Retainer Optimization

TEKREVOLUTION is a high-tech service and consulting company from Italy with huge experience in R&D activities. One of their main activities is to explore intelligent additive manufacturing to provide higher stress-to-weight ratio solutions for the market.

Challenge

For the space sector, it is important to reduce the weight to the minimum possible, while maintaining excellent performance. That is why it is very important to choose the right selection of materials for each component of the structure, depending on the stress supported and its density.

In this case, we are analyzing the selection of the optimum material for a retainer belonging to the Spring Separation System of Interstage 2/3 of the Vega C launcher (Fig. 1). The actual design of the retainer is made of Aluminium AL7050 and the component is manufactured by machining it from an Aluminium billet. Nevertheless, due that the load supported by the retainer is not very big (around 600 N), it is possible to use polymeric materials such as PPS CF, PEEK or Carbon PEEK using Additive Manufacturing techniques making the component lighter.

For this study, two main properties of the material are considered. The density, and the Young Modulus. The objective is to see in which ranges those variables can be while matching the structural behavior in terms of maximum displacement, stress supported and natural modes to understand which kind of polymeric material is more efficient for this task. It is important to remark that some constraints on the inputs and outputs were set during the optimization process to avoid unrealistic materials, and that a Safety Factor = 2 was requested in terms of allowable Von Misses stress.

Fig 1. Retainer geometry

Tools

For this problem, we used two Uptimai new optimization features. The first one is the Direct Optimizer which aims at minimizing (or maximizing) a function of interest with one single output with so-called Evolutionary Algorithms which mimic the behavior of a population of living beings in an environment subject to natural selection. Inside the Direct Optimizer we are proposing two different algorithms, depending on the problem: Differential Evolution (DE). This algorithm creates a population of potential samples and makes it evolve at each generation. The evolution process involves independent and random mutation of each coordinate of each member of the population. This evolution process is repeated multiple times in a looping fashion and at each iteration, the population members are replaced by the new members (children) only if they provide a better result (lower function value).

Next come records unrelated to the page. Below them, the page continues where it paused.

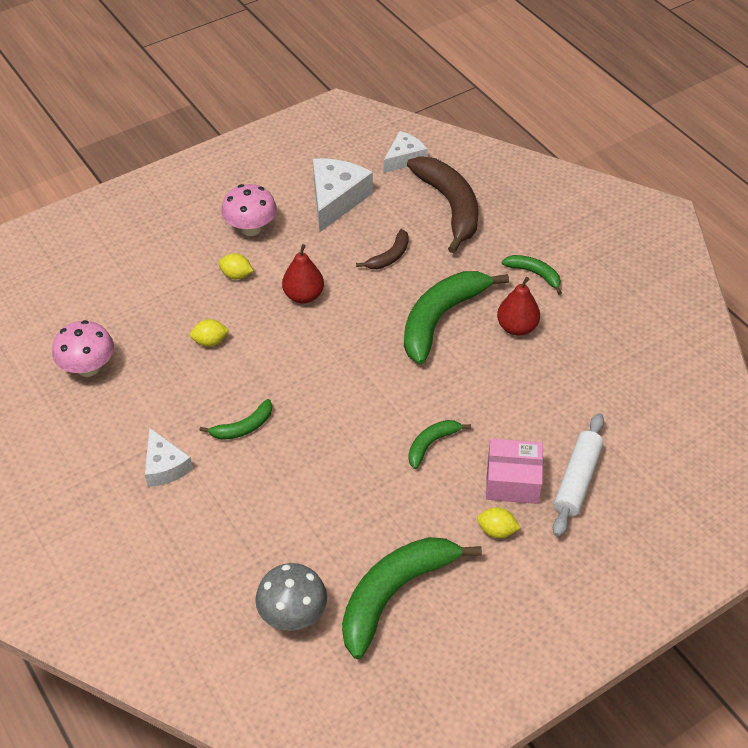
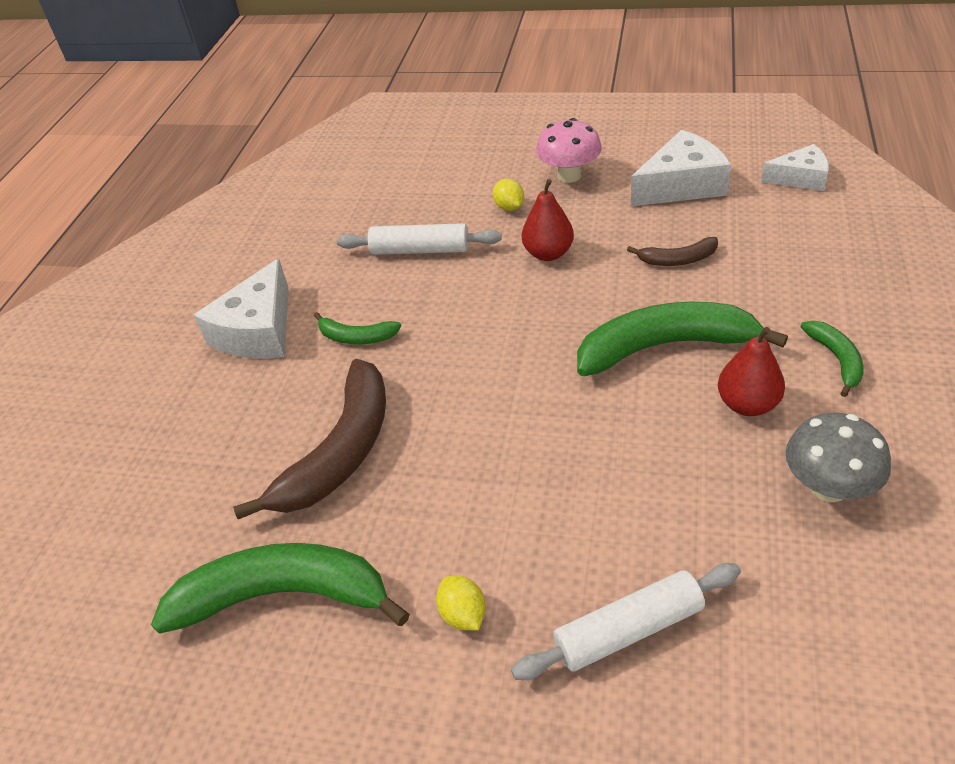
camera: 50 degrees right, 5 degrees down
pink mushroom [52,320,114,377] -> none
white cheese [145,427,193,487] -> white cheese [194,258,289,359], size x1.59
yellow lemon [190,319,229,347] -> white rolling pin [337,223,502,255]
grey mushroom [255,563,327,631] -> grey mushroom moved to [786,413,891,502]
brown banana [407,156,479,253] -> brown banana moved to [233,359,386,519]
green banana [408,420,471,469] -> none
pink box [486,439,543,504] -> none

The algorithm stops when the population has converged closely enough to a minimum point or the maximum allowed number of function evaluations is attained. Because each coordinate is mutated independently this algorithm is subject to the curse of dimensionality. This is why the decoupling option is recommended for high dimensional problems (dimension >= 10). Hybrid method of DE and Covariance Matrix Adaptation. The Covariance Matrix Adaptation (CMA) is an algorithm that evolves the population by generating children according to a multivariate Gaussian distribution. The best child elements are selected for the next population and the parameters of the Gaussian distribution are adjusted in a heuristic manner. Again the algorithm stops in case of convergence of the population or if the maximum number of function evaluations has been reached. The Hybrid Method performs a decoupling process to separate 1D-subproblems and ND-subproblems. Then, the DE algorithm is applied to 1D-subproblems and the CMA algorithm is applied to ND-subproblems.

To tackle the curse of dimensionality, for both algorithms, the UptimAI software use a decoupling process (also known as variable separation in the literature) that transforms the main domain into smaller subdomains. Then the optimization process is separated into lower-dimensional subproblems, providing better performance and converging faster.

On the other hand, the Multi-Objective Optimizer is designed to minimize multiple concurrent outputs. It works in a similar way that the Direct Optimizer does. However, it is not usable with decoupling and uses an evolutionary algorithm called NSGA-II. Unlike the Direct Optimizer, the Multi-Objective Optimizer provides multiple solutions approximating a Pareto Front of the problem.

Solution

We coupled the UptimAI tool with the simulation software MSC Nastran, without the need of interfering with its code or interface. Then the MSC Nastran started running simulations for the sample points (different material properties) indicated by the UptimAI algorithm for converging into the optimum solution.

Fig 2. Results obtained from Nastran MSC for a specific sample

For this case, approximately 500 simulations were performed to get a converged solution. Uptimai Multidisciplinary Optimization software gave as result the Pareto front of the duo density - young modulus that was improving both displacement, Natural mode and stress (the last one isn’t represented in Fig. 3). From the results obtained, we could extract the properties of the wanted material and by consequence the type of polymeric material that should be used to reduce the weight of the retainer while maintaining an excellent performance.

Fig 3. Pareto Front showing zone of optimum properties, and the outputs achieved

Benefits

• Interpretation of variables effect. Understanding the effect of each variable on the output
• Optimization of the results. Obtention of the Pareto Front that is improving all the outputs at the same time
• Reduction of computational cost. Our increased convergence rate makes that fewer samples are needed to achieve the solution.